Cayo Largo is a data and analytics provider. It is not a broker, an investment adviser, or a portfolio manager. It does not execute trades or hold client funds, and nothing here is tailored to the circumstances, objectives, or risk tolerance of any reader. You are solely responsible for your own decisions and should seek independent professional advice before trading.
Options and other derivatives are high-risk instruments. They can move sharply, can expire worthless, and can lose more than the amount committed. You can lose your entire investment.
Any performance shown is hypothetical and backtested. It is calculated with the benefit of hindsight over past data, does not represent actual trading, and does not account for fees, funding, slippage, liquidity, or the ability to enter or exit at the prices shown. Hypothetical results have inherent limitations and frequently differ from results actually achieved. Past performance is not indicative of future results.
Market data, including data sourced from Deribit, is believed to be reliable but is not guaranteed to be accurate or complete. Cayo Largo accepts no liability for any loss arising from the use of this material.
Frequently Asked Questions
Why publish signals that did not work?
Because the reasons they failed are the tradeable knowledge. A signal that looks profitable on paper and loses at real fills teaches you more than a curve that was never costed. Most options content shows only winners, which hides exactly the mistakes that cost money. This is the record of four honest tests and what killed each one.
What is the single most common way an options signal fails?
The cost structure. A vol-point edge measured at the mark is not a profit and loss. Once you pay the bid-offer to trade two option legs, a small statistical edge becomes a large loss.
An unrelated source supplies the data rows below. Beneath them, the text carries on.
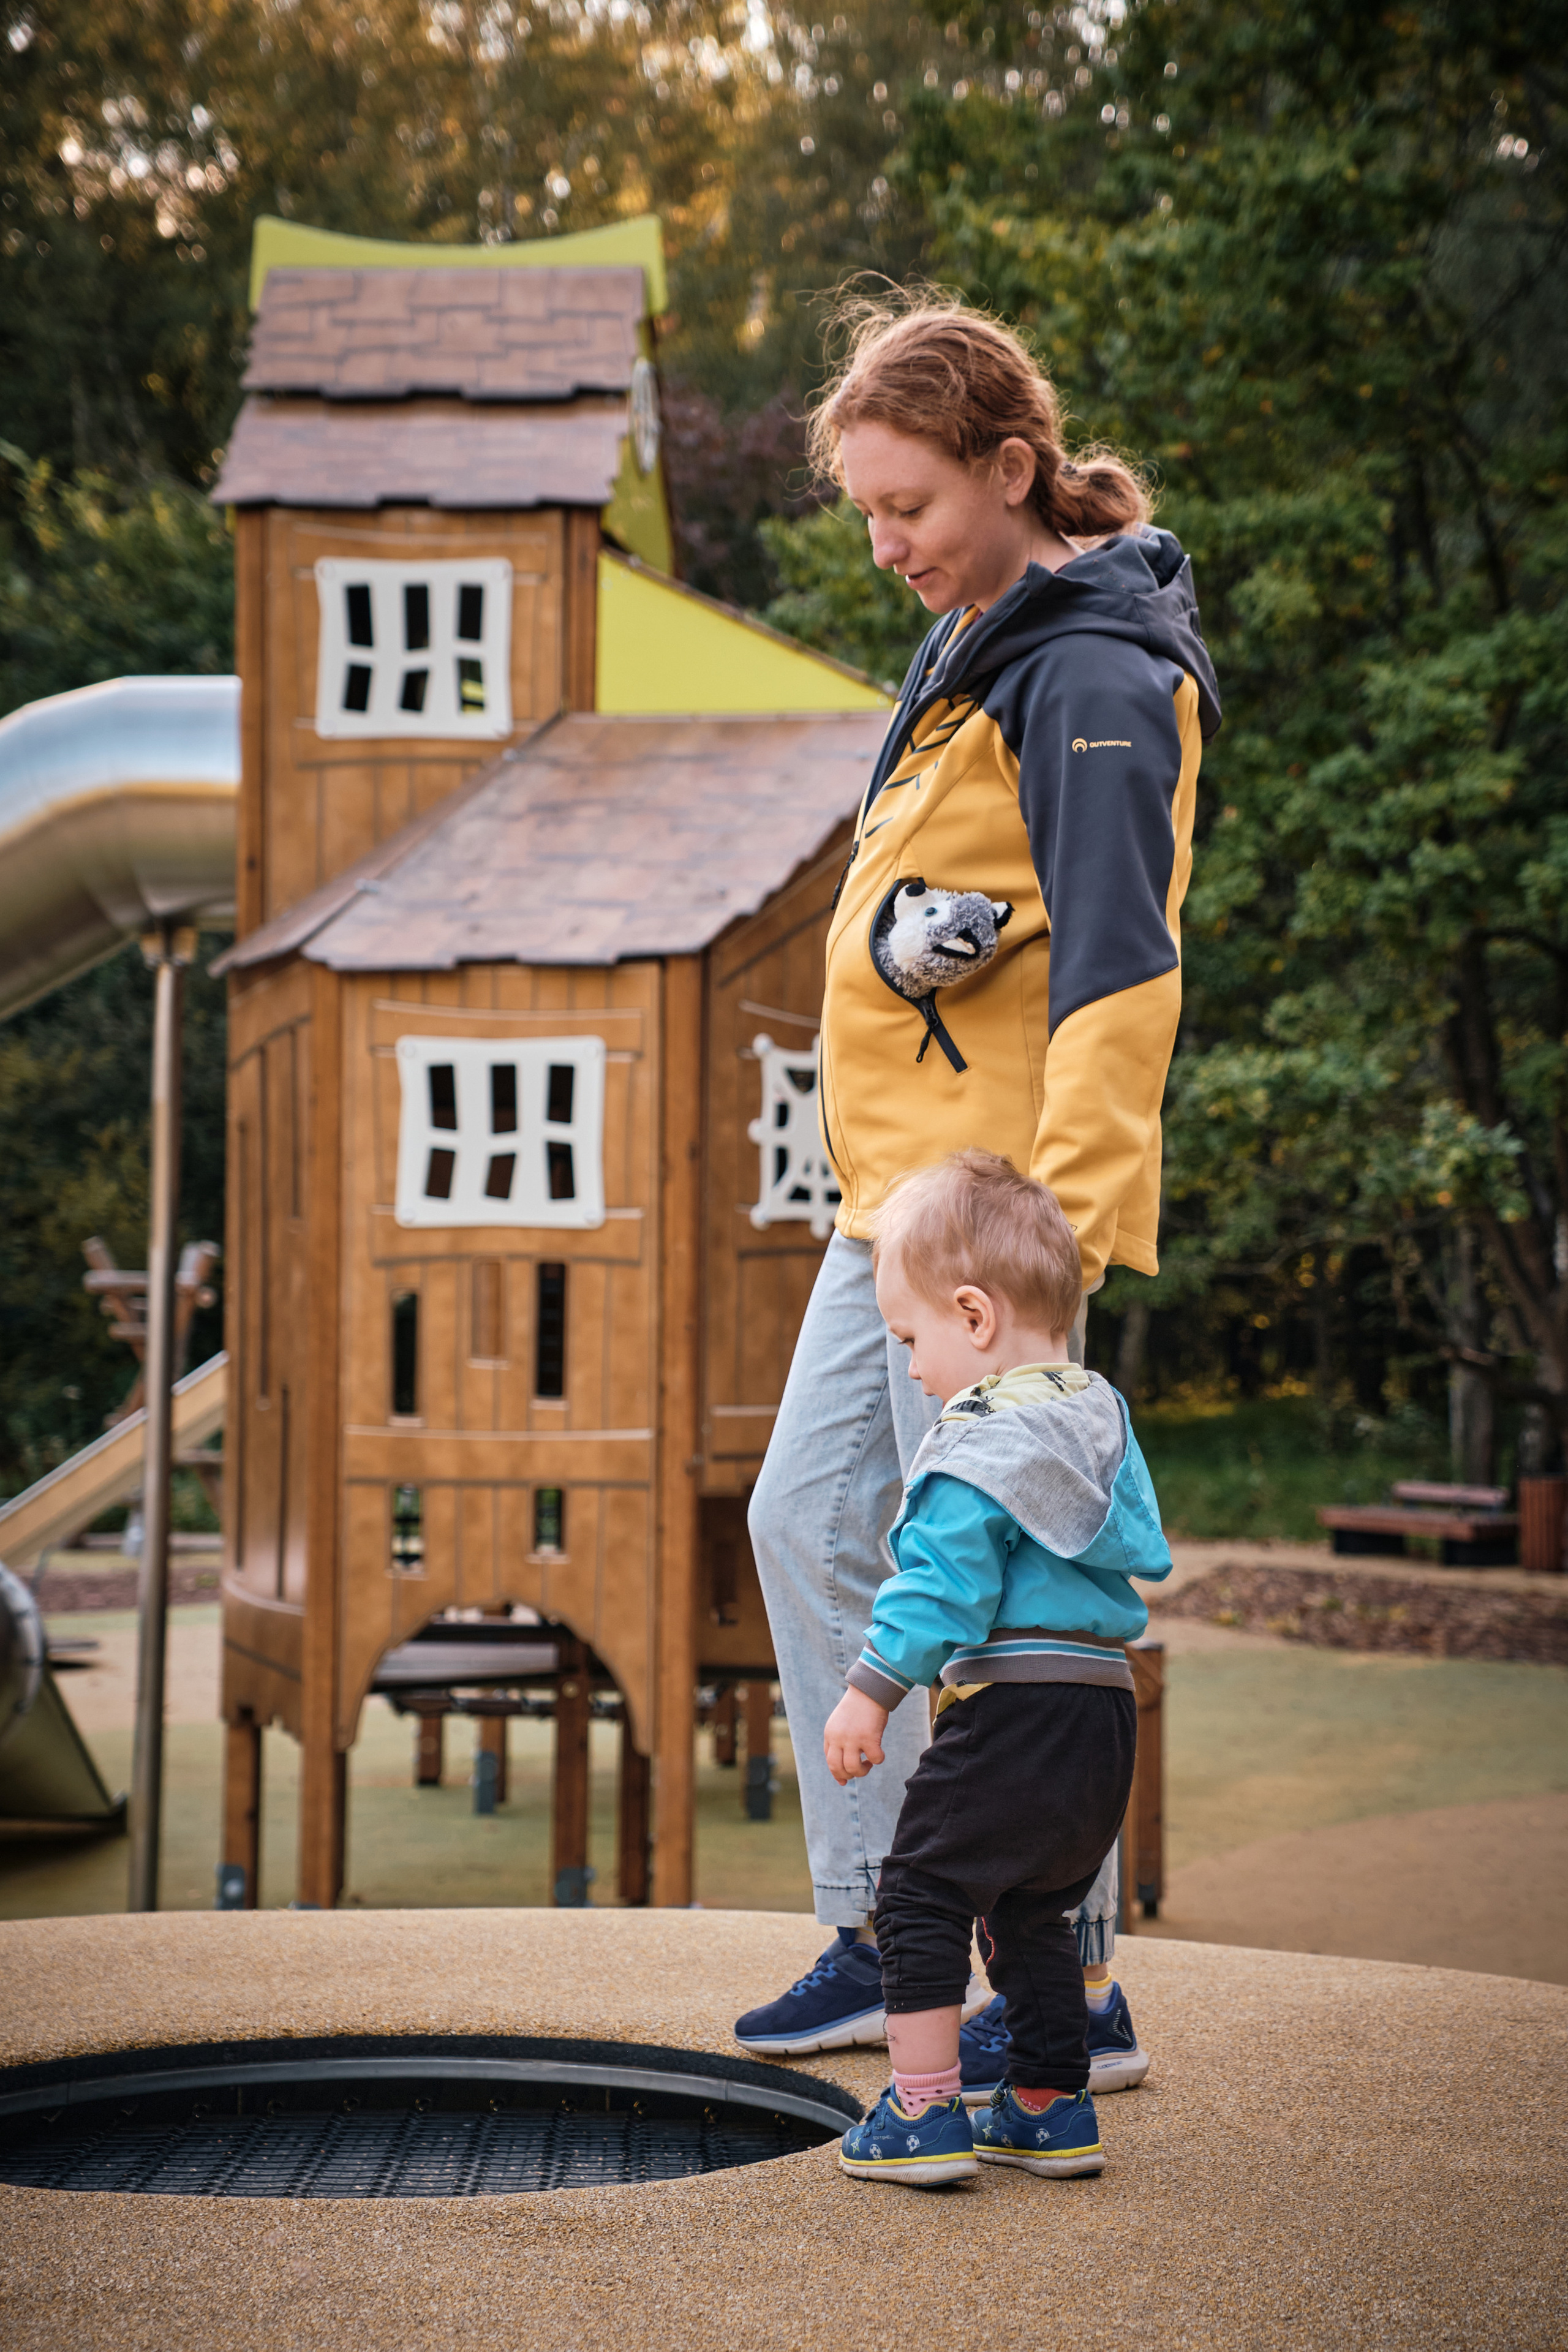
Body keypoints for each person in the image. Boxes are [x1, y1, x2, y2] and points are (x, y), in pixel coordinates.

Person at [734, 293, 1220, 2086]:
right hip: (900, 1214)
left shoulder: (1089, 669)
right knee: (827, 1522)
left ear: (1010, 468)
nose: (884, 545)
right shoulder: (985, 642)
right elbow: (982, 911)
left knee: (988, 1578)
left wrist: (1055, 1267)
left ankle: (1018, 1974)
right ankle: (948, 1949)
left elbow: (1119, 973)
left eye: (910, 505)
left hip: (991, 1239)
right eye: (864, 509)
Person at [831, 1152, 1170, 2186]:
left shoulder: (977, 1439)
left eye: (911, 1340)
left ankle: (924, 2113)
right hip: (1104, 1713)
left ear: (974, 1317)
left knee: (923, 1897)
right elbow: (1139, 1548)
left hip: (1012, 1710)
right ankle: (1046, 2106)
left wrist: (871, 1688)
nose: (916, 1369)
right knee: (1033, 1910)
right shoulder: (1097, 1416)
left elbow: (940, 1588)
The signal that returned +21 percent at the mark lost 87 percent at fills you could actually take, on the same trades. The spread was about five times the edge.
How do you tell a real signal from a lucky backtest?
Two tests kill most false positives. De-cluster overlapping windows into independent events, because 70 hourly fires are often 12 real episodes and a couple of them can carry a whole average. And demand cross-asset consistency, because an effect that shows up only in the coin that happened to trend is the trend, not the signal. Every lead we found died to one of these two checks.
Did dealer gamma predict anything?
Faintly in BTC and not at all in ETH. Short-gamma bars were slightly more trending in BTC, the direction the theory predicts, but the effect did not clear costs and reversed in ETH. Cross-asset consistency, the same check that killed the other leads, killed this one too.
How do you account for the bid-ask spread when backtesting an options strategy?
Price entries at the offer and exits at the bid, the fills you can actually hit, not the mark or the mid. For a two-leg trade like a straddle the round-trip spread is large: here it cost about four points per trade against a mark edge of under one point. Backtesting at the mark hides that entirely. The same 26 trades went from plus 21 pct at the mark to minus 87 pct at real fills.
Why does a 30-day ATM straddle need about a 10 pct move to break even?
You pay both the call and the put premium up front, and a 30-day at-the-money straddle costs roughly 10 pct of spot combined. Price has to travel far enough for one leg to recover both premiums, so the breakeven move is about the size of the premium, near 10 pct. The signal here preceded moves of about 3 pct, so the vehicle needed three times the move it was built to catch.